FrankWolfe.jl
FrankWolfe.jl copied to clipboard
In-place & out-of-place grad refactor
Closes #238
a general comment, I would not rename the grad! functions everywhere, just making sure that all gradients return their storage
Consistency
There are definitions like
grad!(storage, p) = storage .= 2p
and
function grad!(storage, p)
@. storage = 2p
return nothing
end
or
function grad!(storage, p)
@. storage = 2p
end
or
function grad!(storage, p)
@. storage = 2 * p
end
etc. Should these be written in the same manner? If yes, which one?
There's also some differences in capitalization, etc., for example using storage, x vs storage, X as arguments. Is this intended?
Implementation
There are grad! implementations that begin with storage .= 0, e.g.:
function grad!(storage, coefficients)
storage .= 0
for (x, y) in extended_training_data
p_i = dot(coefficients, x) - y
@. storage += x * p_i
end
storage ./= length(training_data)
return nothing
end
How would their out-of-place implementation look like?
function grad_oop(storage, coefficients)
r = zeros(length(storage))
...
return r
end
What about TrackingGradients?
~~I assume you would want grad! to not be renamed to grad_iip!.~~ Should I name the oop versions as grad_oop? Should I duplicate tests for the oop versions?
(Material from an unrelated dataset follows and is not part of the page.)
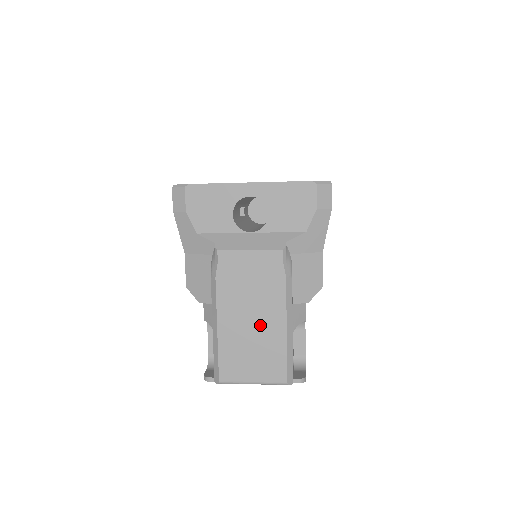
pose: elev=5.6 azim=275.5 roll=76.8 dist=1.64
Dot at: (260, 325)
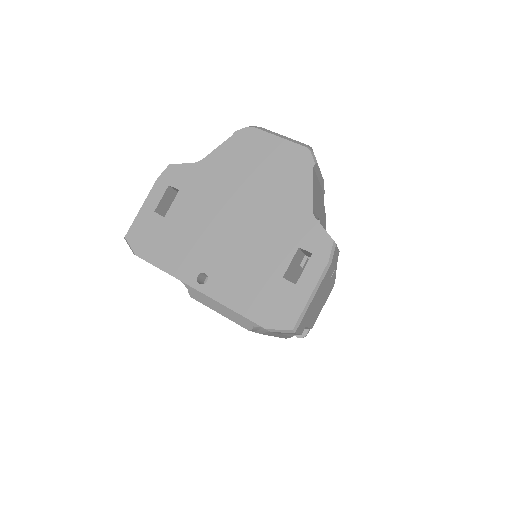
Dot at: occluded
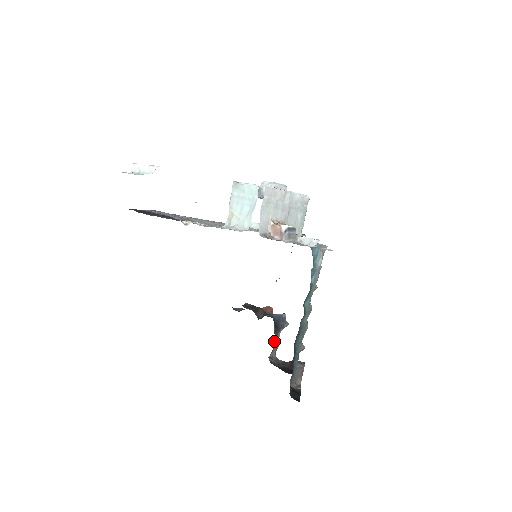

Differences in capitalization should be let as-is, this is typically when the input is a matrix.
Both forms:
function grad!(storage, p)
@. storage = 2p
end
or
function grad!(storage, p)
@. storage = 2 * p
end
are okay, no need to change them.
The important thing is returning the storage on the cases where there is a return nothing
Hi @xlxs4 and than you for the contribution. For the sake of simplicity we will for now keep the current API, this would be a breaking change that would be fairly subtle in some cases and without major use cases. Thanks again, and happy to take in other contributions :)